Python for Kids

Puzzle Number 6 (Solution)

Posted, 14 Apr 2013

Each number in the fibonacci series is calculated by adding the previous two numbers. So to find a particular number we need to work out all the previous numbers in the series, starting with 0 and 1.

Let's start with the definition of our function, which has a single parameter 'n':

def fib(n):
pass

There's no point in adding anything for the first two numbers in the series, so we can create an if-statement and return 0 or 1 depending on the value of the parameter:

###
def fib(n):###
if n == 0:
return 0
elif n == 1:
return 1

Finally we need to loop through and calculate each number. If we have two variables a and b with values 0 and 1, we can create a loop that loops to the value of parameter n. Each time we loop, we add a and b to get the next value in the series. We then set our a variable to the value of b and b gets the value of c. Once we've completed all the loops, we return the value in c.

###
def fib(n):
if n == 0:
return 0
elif n == 1:
return 1###
else:
a = 0
b = 1
for x in range(1, n):
c = a + b
a = b
b = c
return c

Let's look at an example of how the loop works, which might help explain the logic.

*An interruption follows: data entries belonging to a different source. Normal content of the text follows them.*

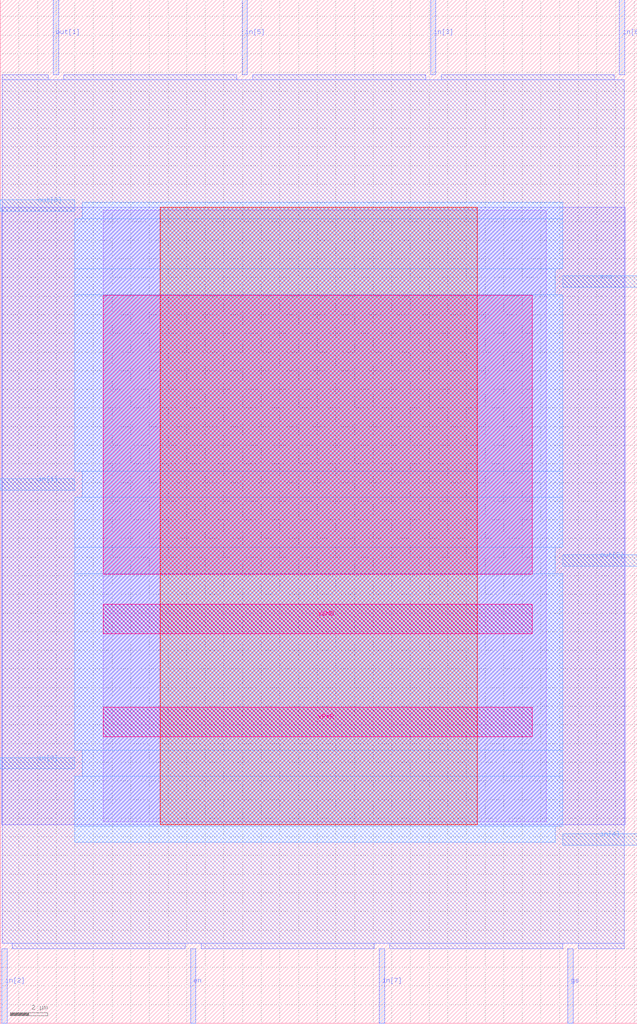
<source format=lef>
VERSION 5.7 ;
  NOWIREEXTENSIONATPIN ON ;
  DIVIDERCHAR "/" ;
  BUSBITCHARS "[]" ;
MACRO priority_encoder
  CLASS BLOCK ;
  FOREIGN priority_encoder ;
  ORIGIN 0.000 0.000 ;
  SIZE 34.165 BY 54.885 ;
  PIN VGND
    DIRECTION INPUT ;
    USE GROUND ;
    PORT
      LAYER met5 ;
        RECT 5.520 20.885 28.520 22.485 ;
    END
  END VGND
  PIN VPWR
    DIRECTION INPUT ;
    USE POWER ;
    PORT
      LAYER met5 ;
        RECT 5.520 15.360 28.520 16.960 ;
    END
  END VPWR
  PIN en
    DIRECTION INPUT ;
    USE SIGNAL ;
    PORT
      LAYER met2 ;
        RECT 10.210 0.000 10.490 4.000 ;
    END
  END en
  PIN eno
    DIRECTION OUTPUT TRISTATE ;
    USE SIGNAL ;
    PORT
      LAYER met3 ;
        RECT 30.165 39.480 34.165 40.080 ;
    END
  END eno
  PIN gs
    DIRECTION OUTPUT TRISTATE ;
    USE SIGNAL ;
    PORT
      LAYER met2 ;
        RECT 30.450 0.000 30.730 4.000 ;
    END
  END gs
  PIN in[0]
    DIRECTION INPUT ;
    USE SIGNAL ;
    PORT
      LAYER met3 ;
        RECT 0.000 13.640 4.000 14.240 ;
    END
  END in[0]
  PIN in[1]
    DIRECTION INPUT ;
    USE SIGNAL ;
    PORT
      LAYER met3 ;
        RECT 0.000 28.600 4.000 29.200 ;
    END
  END in[1]
  PIN in[2]
    DIRECTION INPUT ;
    USE SIGNAL ;
    PORT
      LAYER met2 ;
        RECT 0.090 0.000 0.370 4.000 ;
    END
  END in[2]
  PIN in[3]
    DIRECTION INPUT ;
    USE SIGNAL ;
    PORT
      LAYER met2 ;
        RECT 23.090 50.885 23.370 54.885 ;
    END
  END in[3]
  PIN in[4]
    DIRECTION INPUT ;
    USE SIGNAL ;
    PORT
      LAYER met3 ;
        RECT 30.165 9.560 34.165 10.160 ;
    END
  END in[4]
  PIN in[5]
    DIRECTION INPUT ;
    USE SIGNAL ;
    PORT
      LAYER met2 ;
        RECT 12.970 50.885 13.250 54.885 ;
    END
  END in[5]
  PIN in[6]
    DIRECTION INPUT ;
    USE SIGNAL ;
    PORT
      LAYER met2 ;
        RECT 33.210 50.885 33.490 54.885 ;
    END
  END in[6]
  PIN in[7]
    DIRECTION INPUT ;
    USE SIGNAL ;
    PORT
      LAYER met2 ;
        RECT 20.330 0.000 20.610 4.000 ;
    END
  END in[7]
  PIN out[0]
    DIRECTION OUTPUT TRISTATE ;
    USE SIGNAL ;
    PORT
      LAYER met3 ;
        RECT 0.000 43.560 4.000 44.160 ;
    END
  END out[0]
  PIN out[1]
    DIRECTION OUTPUT TRISTATE ;
    USE SIGNAL ;
    PORT
      LAYER met2 ;
        RECT 2.850 50.885 3.130 54.885 ;
    END
  END out[1]
  PIN out[2]
    DIRECTION OUTPUT TRISTATE ;
    USE SIGNAL ;
    PORT
      LAYER met3 ;
        RECT 30.165 24.520 34.165 25.120 ;
    END
  END out[2]
  OBS
      LAYER li1 ;
        RECT 5.520 10.795 29.295 43.605 ;
      LAYER met1 ;
        RECT 0.070 10.640 33.510 43.760 ;
      LAYER met2 ;
        RECT 0.100 50.605 2.570 50.885 ;
        RECT 3.410 50.605 12.690 50.885 ;
        RECT 13.530 50.605 22.810 50.885 ;
        RECT 23.650 50.605 32.930 50.885 ;
        RECT 0.100 4.280 33.480 50.605 ;
        RECT 0.650 4.000 9.930 4.280 ;
        RECT 10.770 4.000 20.050 4.280 ;
        RECT 20.890 4.000 30.170 4.280 ;
        RECT 31.010 4.000 33.480 4.280 ;
      LAYER met3 ;
        RECT 4.400 43.160 30.165 44.025 ;
        RECT 4.000 40.480 30.165 43.160 ;
        RECT 4.000 39.080 29.765 40.480 ;
        RECT 4.000 29.600 30.165 39.080 ;
        RECT 4.400 28.200 30.165 29.600 ;
        RECT 4.000 25.520 30.165 28.200 ;
        RECT 4.000 24.120 29.765 25.520 ;
        RECT 4.000 14.640 30.165 24.120 ;
        RECT 4.400 13.240 30.165 14.640 ;
        RECT 4.000 10.560 30.165 13.240 ;
        RECT 4.000 9.695 29.765 10.560 ;
      LAYER met4 ;
        RECT 8.575 10.640 25.590 43.760 ;
      LAYER met5 ;
        RECT 5.520 24.085 28.520 39.045 ;
  END
END priority_encoder
END LIBRARY


</source>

If we called the function with the number 3 (this effectively means we want to calculate the 4th number in the series), the first time we loop (x would be 1), we calculate c by adding 0 and 1 (which makes 1 rather obviously). The new value of a then becomes 1 and b becomes 1.

We loop again (x is now 2), and the value of c is calculated as 2. So the new value of a is 1, and the new value of b is 2.

The final loop (x is now 3 which equals the value of n), we calculate c as 3. We still set the value of the a and b variables (even though we don't need these values any more), but the loop then ends and we return the value of c.

We can try our code with some later numbers in the fibonacci series.

>>> fib(30)
832040
>>> fib(50)
12586269025
>>> fib(100)
354224848179261915075

One final note: this isn't the only way to calculate numbers in the fibonacci series. There's a more advanced style of writing functions called recursion - which is a way for a function to calculate part of a value, and then to call itself again to calculate the next part of the value. Here's just one example of rewriting our fib function, using recursion:

def fib(n):
if n < 2:
return n
else:
return fib(n - 1) + fib(n - 2)

Using recursion can result in simpler, and sometimes, more elegant code... but it can also be more difficult to understand.